The Puget Sound Business Journal has a very good report on Washington state unemployment. As TSB readers know, I’m critical of unemployment “movements” on the order of a tenth of a decimal dutifully parroted as a “drop” or “spike.” (Meanwhile, no headline screams “National payroll number for June revised, 221K jobs lost, not 125K.”)
Not because of unemployment’s valency in political horse-race season, but simply because real-world decisions on things like unemployment extensions hinge on whether politicians and their constituents believe things are getting better or worse.
For context, the last time Washington’s well-massaged unemployment rate stood at 8.7 percent was 1992. The dot-com reset crested at 8.3 percent. So if things are any “better” right now, they’re also the worst we’ve seen in eighteen years.

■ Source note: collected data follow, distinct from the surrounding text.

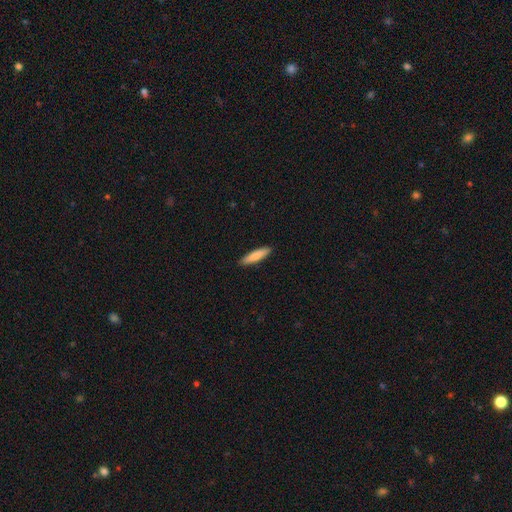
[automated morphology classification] Q: Smooth or featured?
A: smooth (80%); runner-up: featured or disk (14%)
Q: How rounded?
A: cigar-shaped (81%); runner-up: in between (17%)
Q: Merging?
A: none (91%); runner-up: minor disturbance (7%)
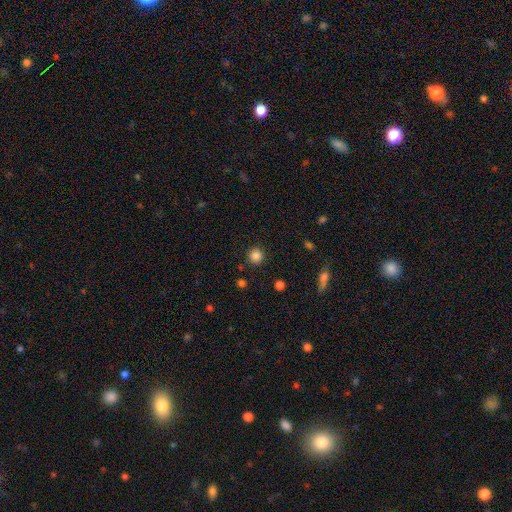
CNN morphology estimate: Overall: smooth (84%). How rounded: round (94%). Merging: none (90%).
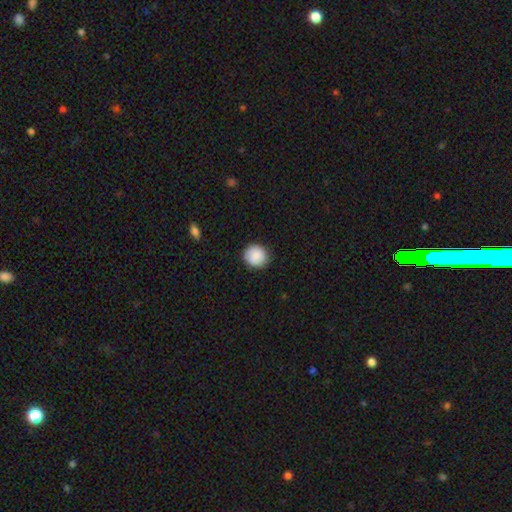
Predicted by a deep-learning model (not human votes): smooth-or-featured: smooth: 87% | star or artifact: 7% | featured or disk: 6%
  how-rounded: round: 89% | in between: 10% | cigar-shaped: 1%
  merging: none: 86% | minor disturbance: 11% | major disturbance: 2% | merger: 1%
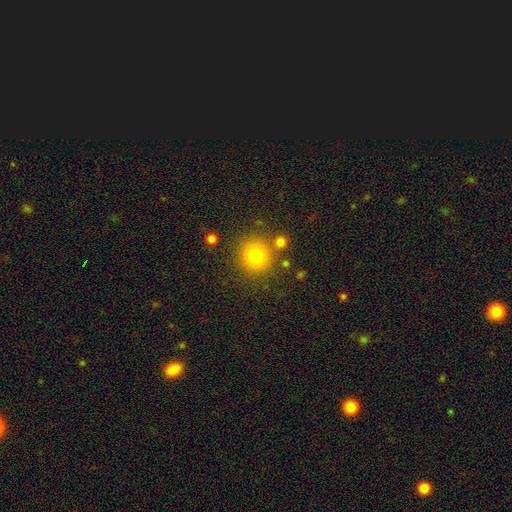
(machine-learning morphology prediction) Smooth or featured?
  - smooth: 79% *
  - star or artifact: 14%
  - featured or disk: 8%
How rounded?
  - round: 92% *
  - in between: 7%
  - cigar-shaped: 1%
Merging?
  - none: 82% *
  - minor disturbance: 8%
  - merger: 6%
  - major disturbance: 3%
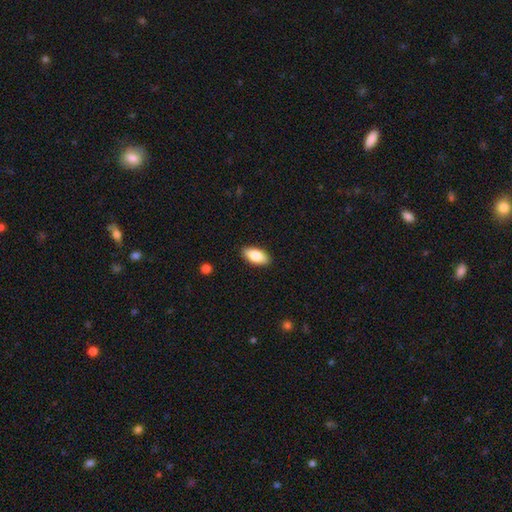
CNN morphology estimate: The model was most divided on "smooth or featured": smooth: 83%, featured or disk: 10%, star or artifact: 6%. More confident: how rounded — in between (91%); merging — none (90%).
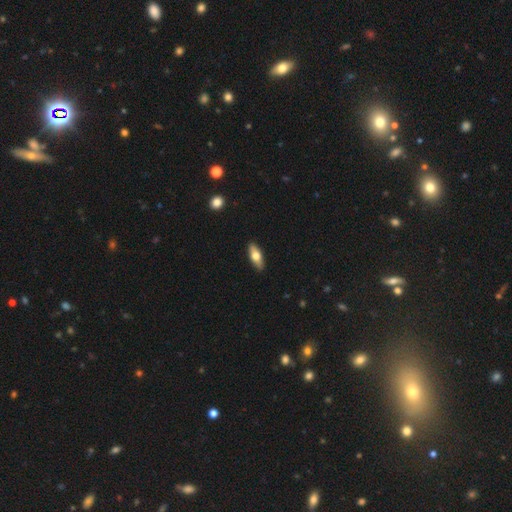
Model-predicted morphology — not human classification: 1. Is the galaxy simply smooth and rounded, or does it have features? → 62% smooth, 32% featured or disk, 6% star or artifact.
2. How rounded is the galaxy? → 69% in between, 28% cigar-shaped, 3% round.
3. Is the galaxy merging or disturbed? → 89% none, 8% minor disturbance, 2% major disturbance, 1% merger.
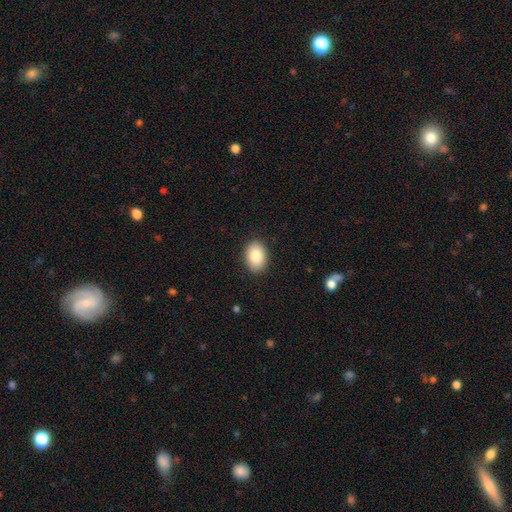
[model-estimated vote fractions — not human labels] smooth-or-featured: smooth: 86% | star or artifact: 7% | featured or disk: 7%
  how-rounded: in between: 83% | round: 16% | cigar-shaped: 1%
  merging: none: 89% | minor disturbance: 8% | major disturbance: 2% | merger: 1%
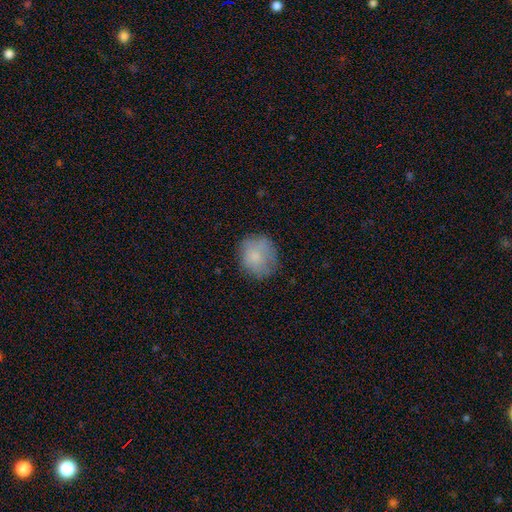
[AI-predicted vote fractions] Smooth or featured? smooth (79%)
How rounded? round (81%)
Merging? none (72%)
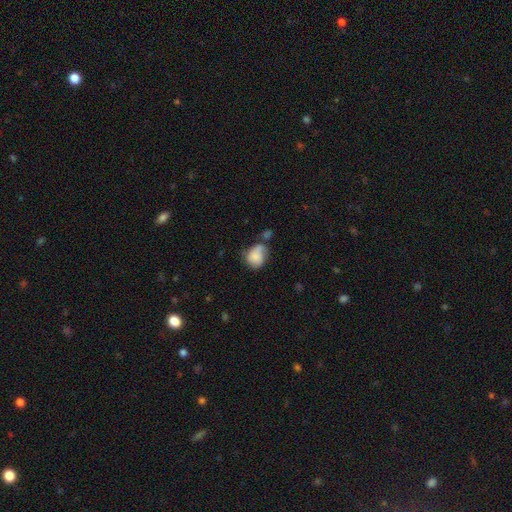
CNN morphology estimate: This is likely a smooth galaxy (73%). How rounded: possibly round (53%). Merging: marginally none (33%).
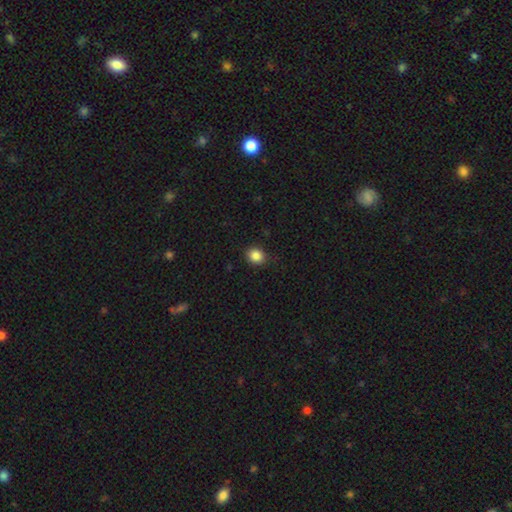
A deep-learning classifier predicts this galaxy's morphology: This is clearly a smooth galaxy (85%). How rounded: likely round (70%). Merging: clearly none (86%).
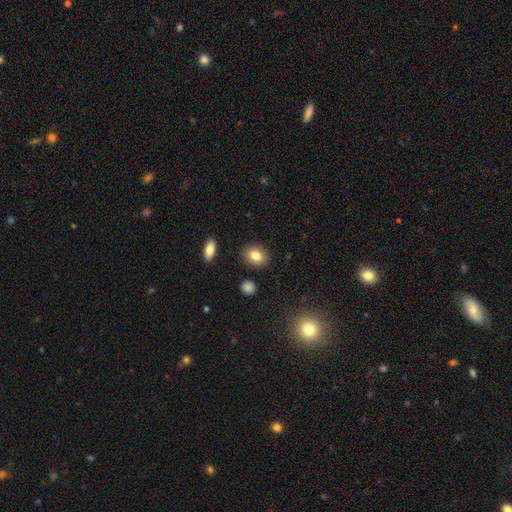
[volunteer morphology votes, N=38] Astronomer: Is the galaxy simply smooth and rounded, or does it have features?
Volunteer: smooth — 92%.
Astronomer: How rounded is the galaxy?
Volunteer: in between — 57% (runner-up: round, 43%).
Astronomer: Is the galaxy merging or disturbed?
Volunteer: none — 89%.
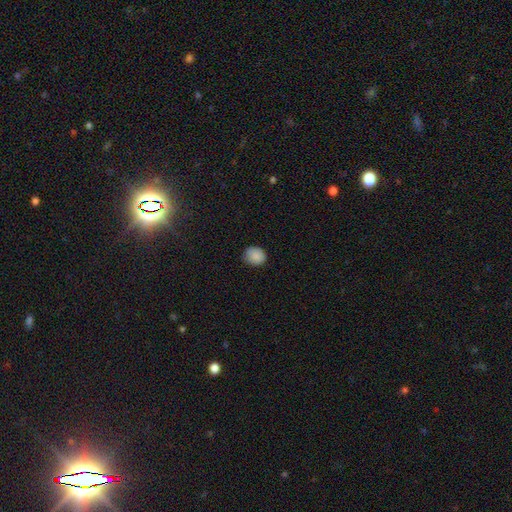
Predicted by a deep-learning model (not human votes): smooth-or-featured: smooth: 88% | star or artifact: 8% | featured or disk: 4%
  how-rounded: round: 71% | in between: 28% | cigar-shaped: 1%
  merging: none: 78% | minor disturbance: 18% | major disturbance: 3% | merger: 1%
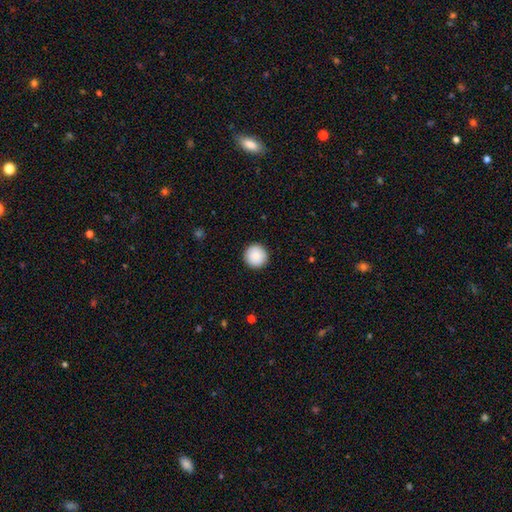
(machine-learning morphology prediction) Overall: smooth (88%). How rounded: round (96%). Merging: none (93%).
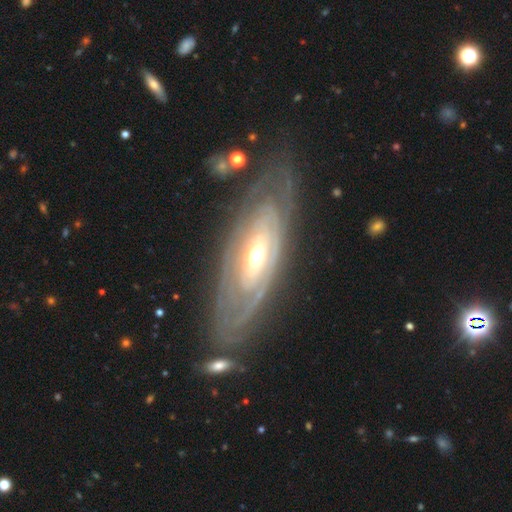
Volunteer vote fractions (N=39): A featured or disk galaxy (92%) with no bar (68%), tight (78%) spiral arms (82%) and a moderate central bulge (71%).

Vote fractions:
- Smooth or featured? featured or disk: 92% / smooth: 5% / star or artifact: 3%
- Edge-on disk? no: 78% / yes: 22%
- Bar? no: 68% / weak: 18% / strong: 14%
- Spiral arms? yes: 82% / no: 18%
- Spiral winding? tight: 78% / medium: 17% / loose: 4%
- Spiral arm count? can't tell: 61% / 2: 22% / 3: 9% / 1: 4% / more than 4: 4% / 4: 0%
- Bulge size? moderate: 71% / small: 21% / dominant: 4% / large: 4% / none: 0%
- Merging? none: 84% / minor disturbance: 8% / major disturbance: 5% / merger: 3%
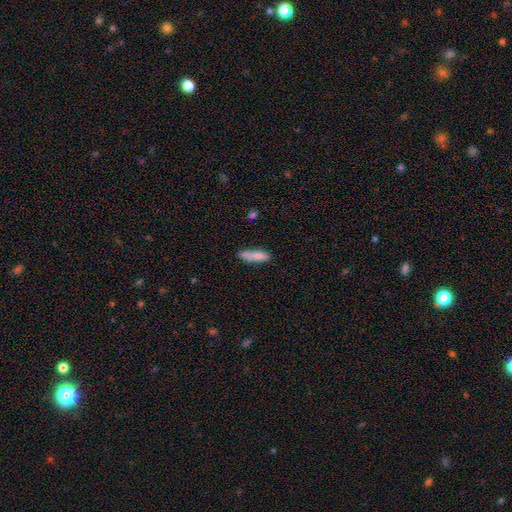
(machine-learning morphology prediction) A smooth galaxy with no disk features (79%) that is cigar-shaped (66%).

Vote fractions:
- Smooth or featured? smooth: 79% / featured or disk: 13% / star or artifact: 7%
- How rounded? cigar-shaped: 66% / in between: 33% / round: 2%
- Merging? none: 63% / minor disturbance: 22% / merger: 10% / major disturbance: 5%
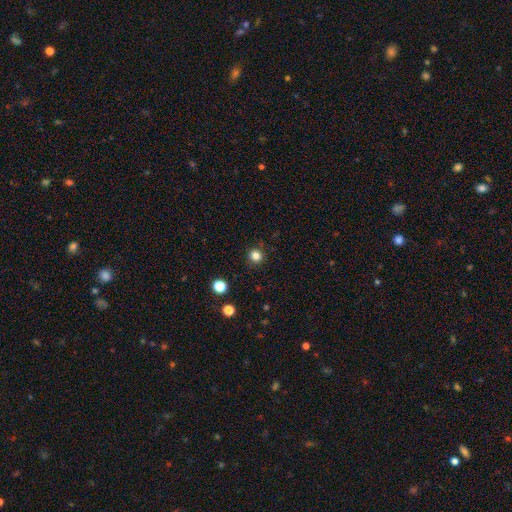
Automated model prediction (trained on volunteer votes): A smooth galaxy with no disk features (83%) that is round (91%). Merging: none (90%).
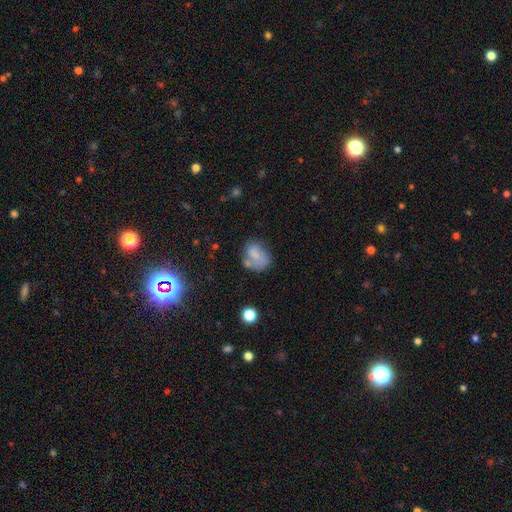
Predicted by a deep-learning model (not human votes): Smooth or featured? smooth (64%)
How rounded? in between (61%)
Merging? none (43%)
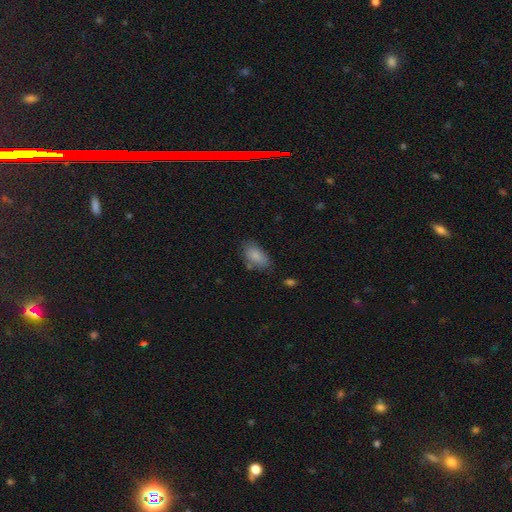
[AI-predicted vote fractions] smooth 84%, featured or disk 8%, star or artifact 8%. Down the decision tree: how rounded — in between (92%); merging — none (65%).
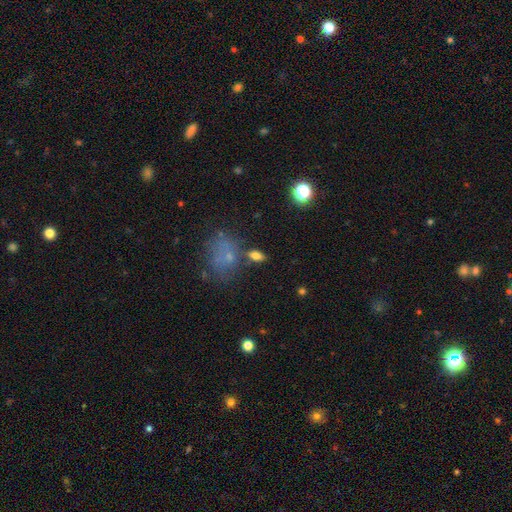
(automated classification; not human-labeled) The model was most divided on "merging": none: 69%, minor disturbance: 13%, merger: 11%, major disturbance: 6%. More confident: how rounded — in between (84%); smooth or featured — smooth (73%).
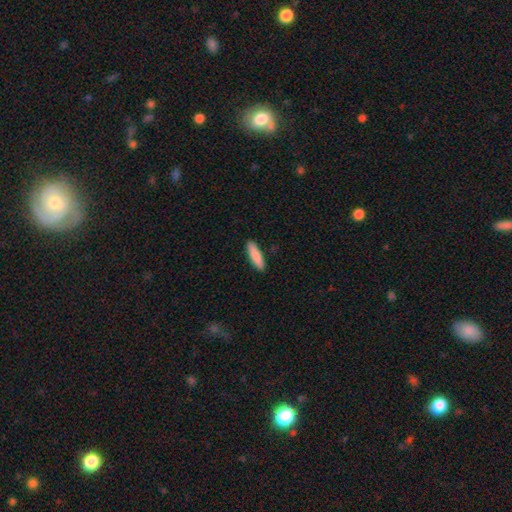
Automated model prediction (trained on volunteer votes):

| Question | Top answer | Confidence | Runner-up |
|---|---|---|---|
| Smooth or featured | smooth | 85% | featured or disk (10%) |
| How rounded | cigar-shaped | 70% | in between (29%) |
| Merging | none | 90% | minor disturbance (7%) |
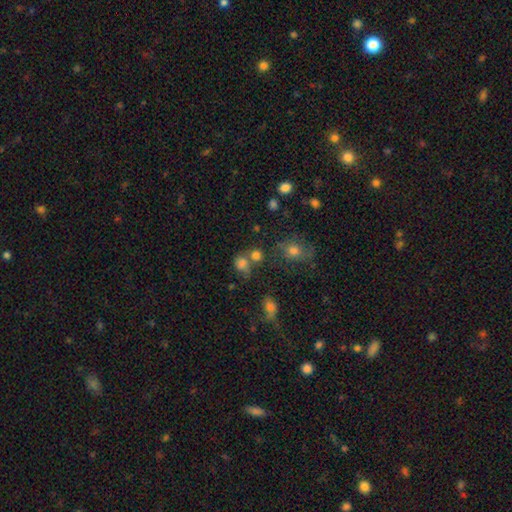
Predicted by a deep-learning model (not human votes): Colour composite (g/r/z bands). It shows a smooth galaxy with no disk features (74%) that is round (77%). Merging: none (53%).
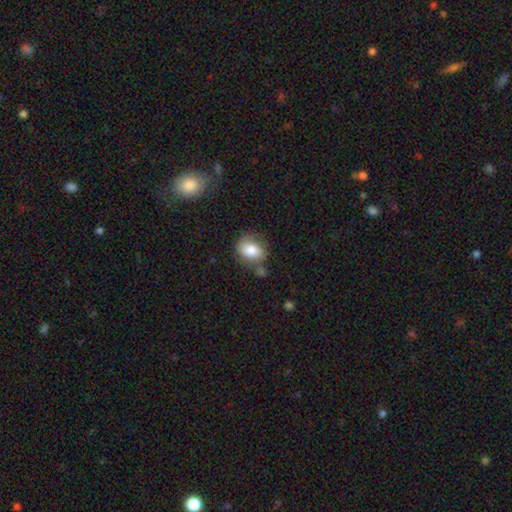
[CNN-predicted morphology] type=smooth (77%); roundness=round (51%); merging=none (66%).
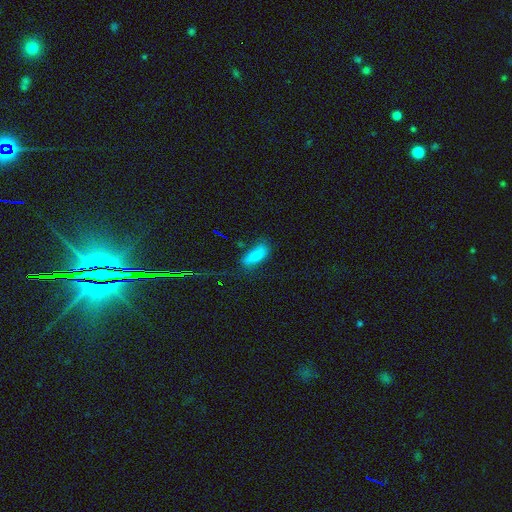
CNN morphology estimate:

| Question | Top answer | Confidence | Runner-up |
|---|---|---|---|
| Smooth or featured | smooth | 76% | featured or disk (12%) |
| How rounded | in between | 77% | cigar-shaped (20%) |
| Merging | none | 57% | minor disturbance (25%) |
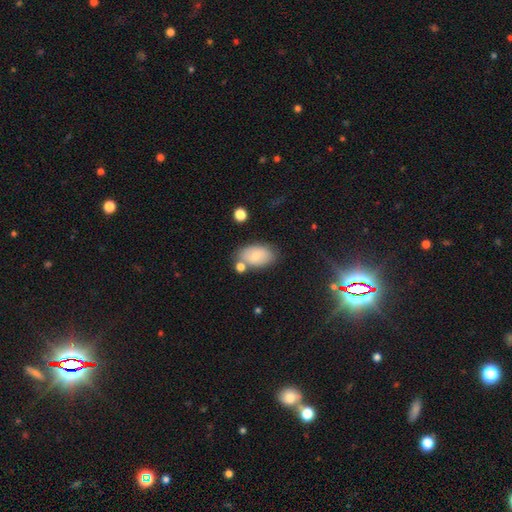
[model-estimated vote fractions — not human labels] This appears to be a smooth galaxy with no disk features (73%) that is in between round and cigar-shaped (92%). Merging: none (68%).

Greg Lamm’s PSBJ post tackles another measurement, of overall “labor underutilization” (broken out in categories U-1 to U-6). Category U-6, for instance, includes people who have been out of work so long they have stopped looking or who have taken part-time work just to pay bills. “By that measure, Washington’s unemployment rate was 17.4 percent for a period that spans the third quarter of 2009 and the first two quarters of 2010,” writes Lamm.
That number dwarfs the 0.3 percent “fall” in unemployment that was the subject of so much tea-leaf reading in July. Whether there’s much state government can do or not, employment (rather, the lack thereof) is likely to the be the hot button issue of the election season.